Reading the Patterns
Most of the diagnostic value of the acoustic reflex lies not in any single threshold but in the shape the results make across the four-cell grid.
Three grid shapes account for the great majority of localising information. Learning to recognise them — and to know what each implies about the site of lesion — is the core skill of reflex interpretation.
The probe-ear pattern
When reflexes are absent for both conditions recorded with the probe in one ear, but normal with the probe in the other, the pattern is vertical — a probe-ear pattern. It localises the problem to the probe ear itself.
Two mechanisms produce this shape. A conductive lesion in the probe ear blocks measurement of the admittance change. An efferent-limb lesion — facial nerve palsy proximal to the stapedial branch — prevents the muscle from contracting. Tympanometry and the audiogram separate the two.
The stimulus-ear pattern
When reflexes are abnormal whenever one particular ear is stimulated — regardless of probe position — the pattern is horizontal, a stimulus-ear pattern. It localises the problem to the afferent limb of that ear.
A severe cochlear loss or an eighth-nerve lesion produces this shape. When it is accompanied by positive reflex decay, a retrocochlear site is favoured over a cochlear one[3].
The diagonal pattern
When both contralateral cells are abnormal while both ipsilateral cells are preserved, the abnormal cells lie on a diagonal. This crossed-uncrossed dissociation is the signature of an intra-axial brainstem lesion interrupting the midline crossing fibres[3].

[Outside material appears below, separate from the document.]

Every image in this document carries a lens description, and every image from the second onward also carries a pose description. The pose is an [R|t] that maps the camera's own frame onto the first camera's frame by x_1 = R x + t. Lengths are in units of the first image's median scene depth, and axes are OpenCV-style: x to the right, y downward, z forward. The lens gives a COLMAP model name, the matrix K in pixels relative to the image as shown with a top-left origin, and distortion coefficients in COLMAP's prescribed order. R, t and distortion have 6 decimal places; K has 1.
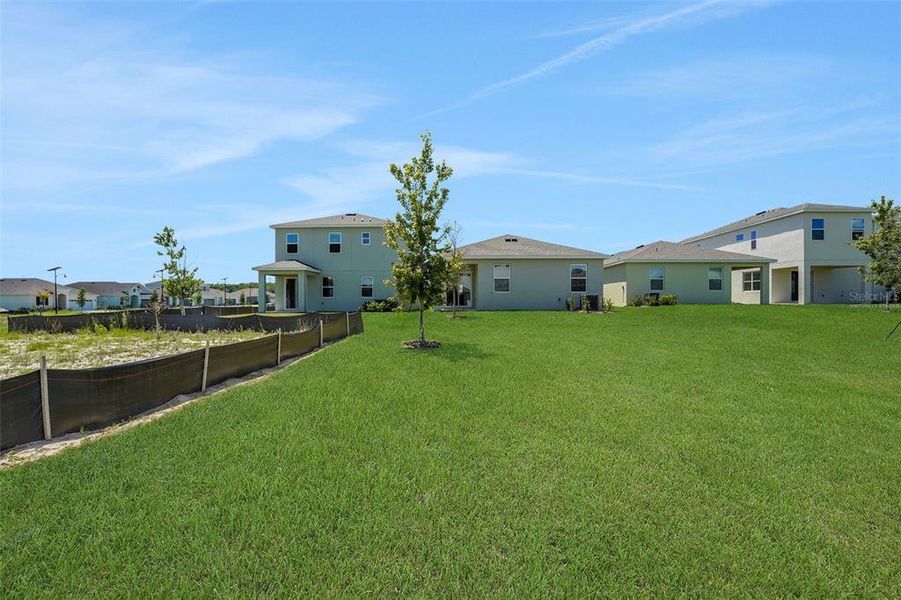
lens RADIAL K [[391.5, 0, 449.0], [0, 391.5, 308.9], [0, 0, 1]] dist [0.023890, -0.000204]
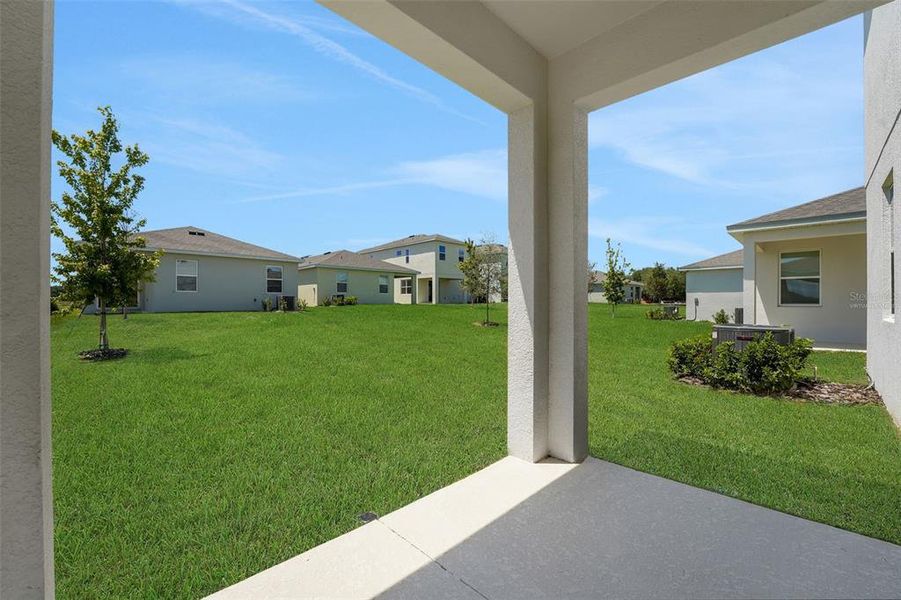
lens RADIAL K [[408.7, 0, 452.8], [0, 408.7, 303.1], [0, 0, 1]] dist [-0.001767, -0.000270]
pose [[0.717733, -0.000106, 0.696319, -0.080835], [0.010611, 0.999886, -0.010785, 0.000538], [-0.696238, 0.015129, 0.717651, -0.090487]]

This pattern is the strongest argument for always recording both ipsilateral and contralateral reflexes. A lesion confined to the crossing fibres would be entirely invisible on ipsilateral testing alone.
The Metz test for recruitment
Beyond the grid shape, the relationship between the reflex threshold and the pure-tone threshold carries information. The Metz test identifies recruitment — the abnormally rapid growth of loudness typical of cochlear loss — when the reflex appears within 60 dB of the pure-tone threshold[14].
A reduced sensation level of the reflex is an objective cochlear sign, obtainable without behavioural cooperation, and most informative in unilateral or asymmetric losses.